In what is another milestone in United States online poker history, Delaware and Nevada have combined their player pools, marking the first time there has ever been legal, regulated interstate internet poker in the country. The merge occurred last night in what is being termed a “soft launch” of the player pool sharing, as the poker sites in both sites have yet to heavily advertise the change.
Though the Unlawful Internet Gambling Enforcement Act of 2006 (UIGEA) made the transfer of funds to and from “unlawful” online gambling sites illegal, it did include a clause that said states could make internet gambling legal within their borders. Once the Department of Justice clarified the Wire Act in late 2011 to say it only made online sports betting illegal, three states – Nevada, Delaware, and New Jersey – took advantage of the UIGEA carve-out and launched their internet gambling regimes. The UIGEA also said that states could team up and create interstate gambling networks, which is what two of them are doing here.
This has been in the works since February 2014, when Nevada Governor Brian Sandoval and Delaware Governor Jack Markell signed the “Multi-State Internet Gaming Agreement”(MSIGA). The Agreement does exactly what it sounds like it does: makes it legal for players in those two states to play at online tables with each other. Interstate gambling was expected to have launched much earlier than this, but apparently “technical glitches” held up the process. It makes sense, as well, that there may very well have been a lot of regulatory kinks to work out so that both states could feel comfortable with how the other would be running things on their end.

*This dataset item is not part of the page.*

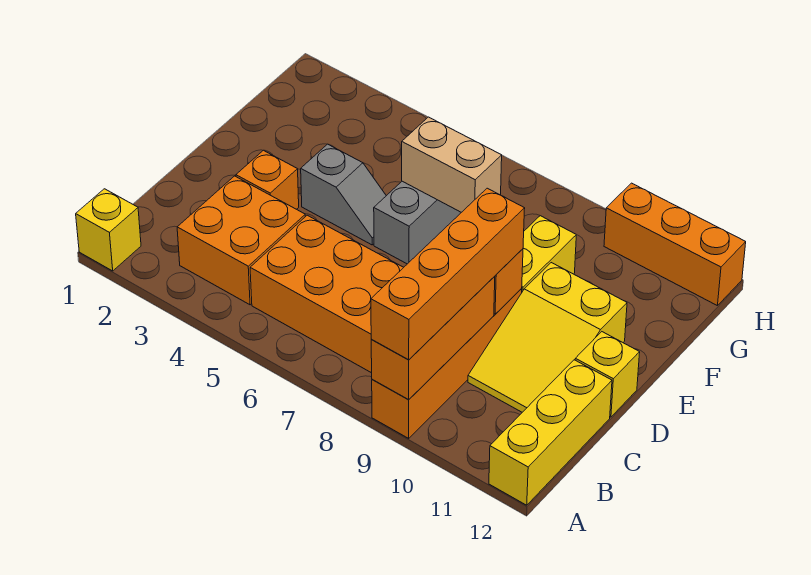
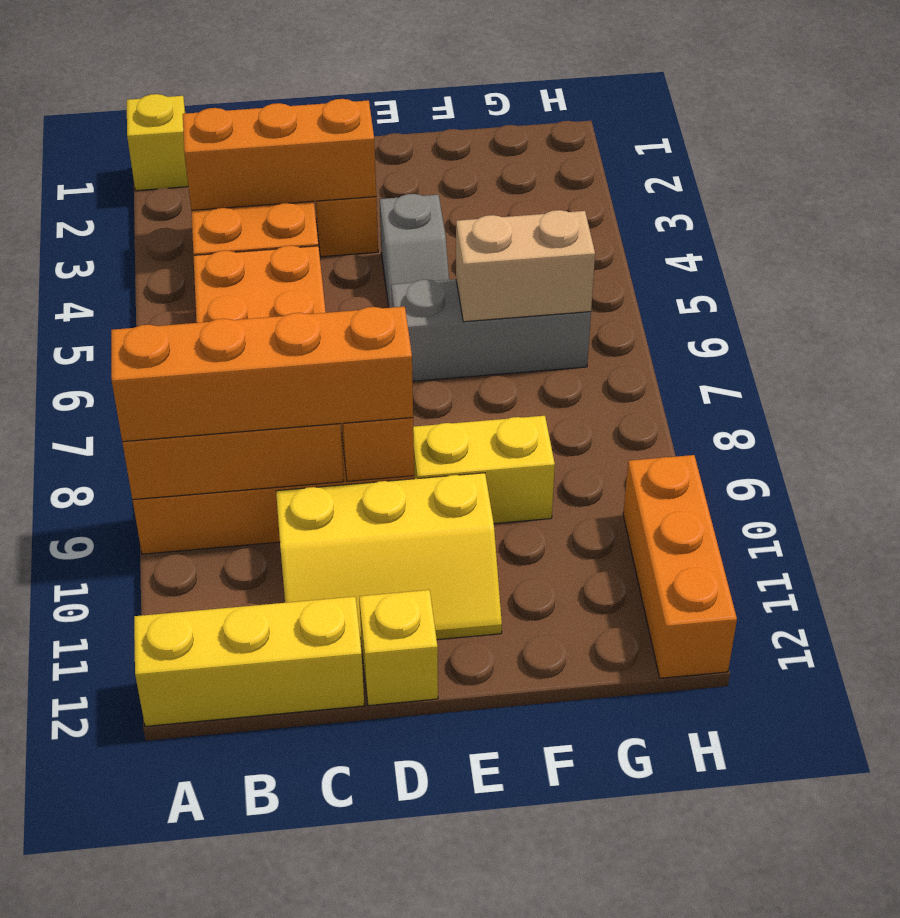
none -> orange brick B3:D3 level 2
yellow slope C10:E11 level 1 top E -> yellow slope C10:E11 level 1 top 10
tan brick F6:F7 level 2 -> tan brick F6:G6 level 2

At the outset, there are four poker sites involved in the interstate player pooling: Nevada’s WSOP.com and Delaware’s DelawarePark.com, DoverDowns.com, and HarringtonGamingOnline.com, all of which use software provided by 888 Holdings. 888 also has plans to launch its own branded online poker room in Nevada and along with WSOP.com and a new offering from the Treasure Island casino, launch the All American Poker Network (AAPN). The three Delaware sites will also supposedly hop on board.
The player sharing will only be for poker, as Nevada does not allow other online gambling. It looks like, at least for now, players from one state will not actually be able to sign up for a site in the other state. They will just stay on the sites in their own state, but will now have players from both states at the tables. PocketFives.com also reports that WSOP.com-specific promotions will only be for WSOP.com players in Nevada. In general, though, all of the poker tables, cash games and tournaments alike, will be shared between the two states and the four current sites. The lone exception is fixed limit games, but that is expected to be temporary, as WSOP.com had taken them down to fix some technical problems.
The player pool sharing has also had a huge effect on Delaware. PokerScout reports that all three of the state’s online poker rooms have a seven day average of just seven cash game players, with a peak in the six days leading up to yesterday’s merge of just 34 players. On March 24th, the first day of the shared player pools, Delaware’s peak cash game player count was 313.